Extract provided:
★ ★ ★ ★ ★
Writers, theologians, pastors, and lay people have debated this for years—but I propose a third alternative. I agree with Andrew C. Perriman that neither position (kephale as authority, or as source) is “quite satisfactory.”  If kephale had the meaning of either authority or origin in ancient times, it was not used that way very often. Further, the arguments on both sides beg the question of why, whichever meaning Paul intended, he didn’t use the words for “ruler” or “source/origin” directly, since plenty exist in the Greek. If Paul meant to command a husband’s authority over his wife, he could have communicated this using the far more common and intuitive archon (ruler or power), exousia (authority), despotes or oikudespotes (used in the gospels to refer to the master of a household or landowner), or kyrios (lord). The Greek language includes many more words than English and precise word choice can be used to express nuances that English cannot.
Indeed, use of the word kyrios, the term used for Jesus throughout the New Testament, would have seemed completely natural if that was the role Paul intended for the husband. Kyrios was also the more common Greek term for the master of a household. So when people argue that the Bible says a husband is the head of the household, that is simply not true. First, it says that he is the head of the wife, not the household, and second, in the time that Paul wrote, the word kyrios would have perfectly and precisely communicated the idea of head of the household. But Paul, guided by the Holy Spirit, instead chose a different word. Why? Because Paul did not mean head of the household or authority of any kind, but something different.
What kind of kephale is Christ?
★ ★ ★ ★ ★
Work required:
Repeat word for word the part of the passage above on the meaning of kephale, starting at the words "Indeed, use of" and ending after "kephale is Christ?".

Dataset items:
★ ★ ★ ★ ★
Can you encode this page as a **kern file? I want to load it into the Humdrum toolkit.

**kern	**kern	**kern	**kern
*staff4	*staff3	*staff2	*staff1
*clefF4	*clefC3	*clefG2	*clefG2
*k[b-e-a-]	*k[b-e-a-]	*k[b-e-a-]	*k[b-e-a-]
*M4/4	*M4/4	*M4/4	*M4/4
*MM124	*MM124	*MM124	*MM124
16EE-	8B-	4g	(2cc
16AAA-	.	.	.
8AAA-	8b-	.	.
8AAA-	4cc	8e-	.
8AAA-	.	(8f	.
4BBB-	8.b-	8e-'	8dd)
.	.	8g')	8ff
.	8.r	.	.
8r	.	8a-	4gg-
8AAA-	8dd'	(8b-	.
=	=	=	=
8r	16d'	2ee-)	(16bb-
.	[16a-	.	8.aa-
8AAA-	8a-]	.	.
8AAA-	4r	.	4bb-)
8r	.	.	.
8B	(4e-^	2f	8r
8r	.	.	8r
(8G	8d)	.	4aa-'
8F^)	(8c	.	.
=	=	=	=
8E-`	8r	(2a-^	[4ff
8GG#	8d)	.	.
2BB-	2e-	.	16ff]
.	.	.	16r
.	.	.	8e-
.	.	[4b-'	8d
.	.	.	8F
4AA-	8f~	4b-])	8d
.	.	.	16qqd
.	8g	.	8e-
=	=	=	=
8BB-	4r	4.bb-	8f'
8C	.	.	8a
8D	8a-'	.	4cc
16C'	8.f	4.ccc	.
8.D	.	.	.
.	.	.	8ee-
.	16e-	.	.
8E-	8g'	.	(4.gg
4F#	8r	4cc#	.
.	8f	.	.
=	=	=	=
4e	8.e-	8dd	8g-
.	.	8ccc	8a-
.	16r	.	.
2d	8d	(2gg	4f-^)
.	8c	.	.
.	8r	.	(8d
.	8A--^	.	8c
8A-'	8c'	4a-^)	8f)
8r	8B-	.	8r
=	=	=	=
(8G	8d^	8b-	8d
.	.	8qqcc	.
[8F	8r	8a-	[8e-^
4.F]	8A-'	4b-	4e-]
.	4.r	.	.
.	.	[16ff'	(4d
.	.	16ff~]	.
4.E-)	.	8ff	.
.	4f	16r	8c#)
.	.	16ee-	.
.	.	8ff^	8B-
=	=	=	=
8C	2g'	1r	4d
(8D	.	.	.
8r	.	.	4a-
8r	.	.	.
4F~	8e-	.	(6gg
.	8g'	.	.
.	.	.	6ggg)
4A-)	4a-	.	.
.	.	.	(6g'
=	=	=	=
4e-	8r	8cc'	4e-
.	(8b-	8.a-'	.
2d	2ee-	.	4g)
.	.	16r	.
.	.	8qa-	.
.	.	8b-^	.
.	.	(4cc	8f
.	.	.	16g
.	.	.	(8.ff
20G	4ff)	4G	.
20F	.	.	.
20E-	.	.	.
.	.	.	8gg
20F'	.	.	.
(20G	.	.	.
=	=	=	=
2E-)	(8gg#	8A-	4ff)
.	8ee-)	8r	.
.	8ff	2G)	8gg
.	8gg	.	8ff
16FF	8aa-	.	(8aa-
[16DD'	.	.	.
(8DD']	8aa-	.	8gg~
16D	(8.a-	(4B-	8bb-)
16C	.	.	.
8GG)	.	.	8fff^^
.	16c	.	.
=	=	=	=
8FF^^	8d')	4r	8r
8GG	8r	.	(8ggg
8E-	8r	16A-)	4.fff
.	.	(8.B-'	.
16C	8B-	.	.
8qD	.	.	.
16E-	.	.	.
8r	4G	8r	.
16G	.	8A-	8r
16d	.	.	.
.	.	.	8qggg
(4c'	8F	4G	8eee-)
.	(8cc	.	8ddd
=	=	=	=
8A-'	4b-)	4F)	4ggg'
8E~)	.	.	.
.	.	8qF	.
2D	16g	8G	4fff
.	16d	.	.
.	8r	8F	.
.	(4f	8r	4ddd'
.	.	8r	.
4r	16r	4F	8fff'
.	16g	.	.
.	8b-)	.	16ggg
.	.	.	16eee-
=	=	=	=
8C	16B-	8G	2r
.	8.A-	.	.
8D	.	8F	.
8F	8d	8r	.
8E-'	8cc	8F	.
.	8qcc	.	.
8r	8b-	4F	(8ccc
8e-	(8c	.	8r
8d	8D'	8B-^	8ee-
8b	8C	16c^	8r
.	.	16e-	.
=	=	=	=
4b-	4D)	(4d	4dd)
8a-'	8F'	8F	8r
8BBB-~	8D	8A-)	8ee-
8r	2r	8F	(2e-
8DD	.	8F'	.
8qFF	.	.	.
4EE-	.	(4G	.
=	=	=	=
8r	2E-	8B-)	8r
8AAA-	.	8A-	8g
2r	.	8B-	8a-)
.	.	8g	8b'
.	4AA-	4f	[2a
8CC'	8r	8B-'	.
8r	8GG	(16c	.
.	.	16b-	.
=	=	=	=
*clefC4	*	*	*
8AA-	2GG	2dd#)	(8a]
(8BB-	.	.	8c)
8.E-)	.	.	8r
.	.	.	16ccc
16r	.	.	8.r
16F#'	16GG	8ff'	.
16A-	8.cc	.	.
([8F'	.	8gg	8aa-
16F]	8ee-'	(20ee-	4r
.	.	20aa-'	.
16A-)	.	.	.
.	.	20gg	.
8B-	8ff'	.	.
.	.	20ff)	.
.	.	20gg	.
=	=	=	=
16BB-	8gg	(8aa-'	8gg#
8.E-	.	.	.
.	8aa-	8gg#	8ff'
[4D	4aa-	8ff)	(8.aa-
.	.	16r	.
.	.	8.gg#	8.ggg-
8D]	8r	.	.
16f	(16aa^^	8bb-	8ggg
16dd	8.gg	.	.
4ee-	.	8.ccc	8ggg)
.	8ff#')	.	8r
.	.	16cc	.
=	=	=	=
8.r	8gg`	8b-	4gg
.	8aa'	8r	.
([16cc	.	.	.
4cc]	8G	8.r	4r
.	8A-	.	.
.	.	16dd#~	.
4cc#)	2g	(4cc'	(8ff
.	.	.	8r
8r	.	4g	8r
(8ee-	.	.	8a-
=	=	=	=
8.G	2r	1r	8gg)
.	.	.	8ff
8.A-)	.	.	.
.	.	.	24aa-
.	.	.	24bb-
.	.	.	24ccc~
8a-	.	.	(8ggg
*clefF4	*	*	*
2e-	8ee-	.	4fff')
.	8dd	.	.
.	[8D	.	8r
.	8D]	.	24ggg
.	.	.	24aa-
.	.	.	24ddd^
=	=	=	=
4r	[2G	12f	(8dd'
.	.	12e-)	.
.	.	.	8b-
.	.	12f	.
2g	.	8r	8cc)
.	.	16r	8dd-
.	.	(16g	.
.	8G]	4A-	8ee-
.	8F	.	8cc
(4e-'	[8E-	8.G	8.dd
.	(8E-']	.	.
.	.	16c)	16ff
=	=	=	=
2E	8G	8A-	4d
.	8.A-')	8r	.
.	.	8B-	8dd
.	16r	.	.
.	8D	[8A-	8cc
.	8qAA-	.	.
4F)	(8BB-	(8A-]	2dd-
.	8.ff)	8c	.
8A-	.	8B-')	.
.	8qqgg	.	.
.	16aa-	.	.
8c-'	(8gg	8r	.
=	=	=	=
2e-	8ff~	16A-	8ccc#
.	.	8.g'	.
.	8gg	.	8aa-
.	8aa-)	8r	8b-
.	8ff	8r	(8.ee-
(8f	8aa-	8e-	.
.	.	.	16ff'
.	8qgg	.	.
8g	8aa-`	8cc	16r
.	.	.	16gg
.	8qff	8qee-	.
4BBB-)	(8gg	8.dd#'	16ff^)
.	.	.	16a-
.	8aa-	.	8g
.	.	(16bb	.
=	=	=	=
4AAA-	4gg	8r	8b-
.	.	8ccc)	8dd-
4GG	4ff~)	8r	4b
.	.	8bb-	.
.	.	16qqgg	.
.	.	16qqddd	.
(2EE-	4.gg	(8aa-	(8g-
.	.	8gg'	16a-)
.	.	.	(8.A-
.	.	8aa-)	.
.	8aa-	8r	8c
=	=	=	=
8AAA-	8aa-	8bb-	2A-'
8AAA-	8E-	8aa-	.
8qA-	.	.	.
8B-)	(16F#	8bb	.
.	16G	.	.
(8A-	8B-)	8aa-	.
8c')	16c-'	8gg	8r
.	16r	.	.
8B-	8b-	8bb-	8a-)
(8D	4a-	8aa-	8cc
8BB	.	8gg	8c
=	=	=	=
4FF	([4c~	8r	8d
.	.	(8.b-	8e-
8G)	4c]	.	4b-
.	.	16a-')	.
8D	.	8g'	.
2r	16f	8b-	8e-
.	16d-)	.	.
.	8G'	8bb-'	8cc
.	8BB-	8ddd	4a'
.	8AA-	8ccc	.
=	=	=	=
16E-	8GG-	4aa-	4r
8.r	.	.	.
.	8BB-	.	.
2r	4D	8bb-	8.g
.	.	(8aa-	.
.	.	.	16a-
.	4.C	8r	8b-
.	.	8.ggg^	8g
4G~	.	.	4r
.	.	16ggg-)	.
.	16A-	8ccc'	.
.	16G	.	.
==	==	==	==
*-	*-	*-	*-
★ ★ ★ ★ ★
Completed task:
Indeed, use of the word kyrios, the term used for Jesus throughout the New Testament, would have seemed completely natural if that was the role Paul intended for the husband. Kyrios was also the more common Greek term for the master of a household. So when people argue that the Bible says a husband is the head of the household, that is simply not true. First, it says that he is the head of the wife, not the household, and second, in the time that Paul wrote, the word kyrios would have perfectly and precisely communicated the idea of head of the household. But Paul, guided by the Holy Spirit, instead chose a different word. Why? Because Paul did not mean head of the household or authority of any kind, but something different.
What kind of kephale is Christ?